Urgh, a bbq for my vegan friends?

The typical barbecue party involves burger patties, sausages, and buns. However, people have a much more complex diet nowadays than they used to in your favourite US films. If you’re inviting only a handful of friends, you might have to cater for vegetarian and vegan guests. A simple tomato pasta salad can get everybody excited and satisfy even your meat-eating guests. If you want to give guests a choice, a buffet with smoky mini pizzas that people can top with the ingredients of their choice can ensure that nobody feels left out from the menu. As long as you offer a variety of meat, fish, vegetables, and dairy-free products, you can cater for large groups without worrying about finding a dish that will meet the different expectations and dietary requirements. Ideally, you should already have a list of food intolerance, allergies, and other specifications before you start planning your menu! In our small British gardens, an open-air bbq is not always a good idea as your guests risk inhaling the smoke.

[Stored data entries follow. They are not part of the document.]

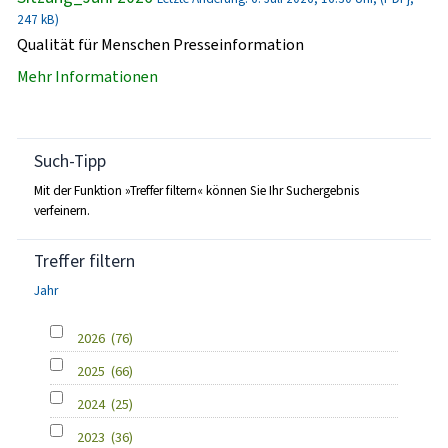
247 kB)
Qualität für Menschen Presseinformation
Mehr Informationen
Such-Tipp
Mit der Funktion »Treffer filtern« können Sie Ihr Suchergebnis
verfeinern.
Treffer filtern
Jahr
2026
(76)
2025
(66)
2024
(25)
2023
(36)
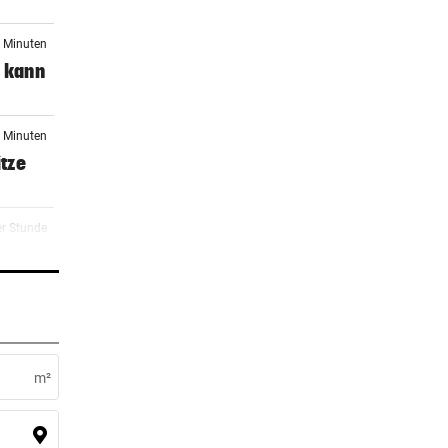
7 Minuten
y kann
7 Minuten
tze
er Stunde
i
er Stunde
 „Wir
m²
er Stunde
t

Replace the meat with salads.


Getting ready for a party takes only a few minutes

A garden party with the Queen might require hours of preparation. But as you’re switching the Afternoon Tea with the Royals for a buffet meal with friends, you can things casual and easy. Don’t overthink it; you can’t turn up to a British garden party in your best clothes. From food spillage to rain, many risk factors threaten your cocktail dress. Instead, slip into a floaty summer dress. Prairie dresses are back in trend. Paired with sneakers and a loose ponytail, you’re ready for a day out with friends and relatives.

No party without a cake

Last but not least, there is no party with a typical British pudding. We have so many yummy cake recipes that it would be sad not to prepare for the sweet classics of the British cuisine. Nothing beats the authentic flavours of a homebaked cake. Truly, you don’t need to be an experienced baker to turn up with your homemade Victoria Sponge cake. If you want to add a twist to the recipe, replace the raspberry jam with gooseberry conserve, which adds a tangy taste to the cake. For something to dunk in your tea, homemade shortbread is a must! You can flavour the biscuit by sprinkling sugar and dried lavender on top.

The garden party as we dream of it doesn’t exist in Britain. But you can certainly recreate the conviviality, playfulness, and cosiness of an American BBQ event in your garden. Gather a few friends, select your drinks and dishes, and set the decor. To put a British twist to your party, remember to take the UK weather into consideration!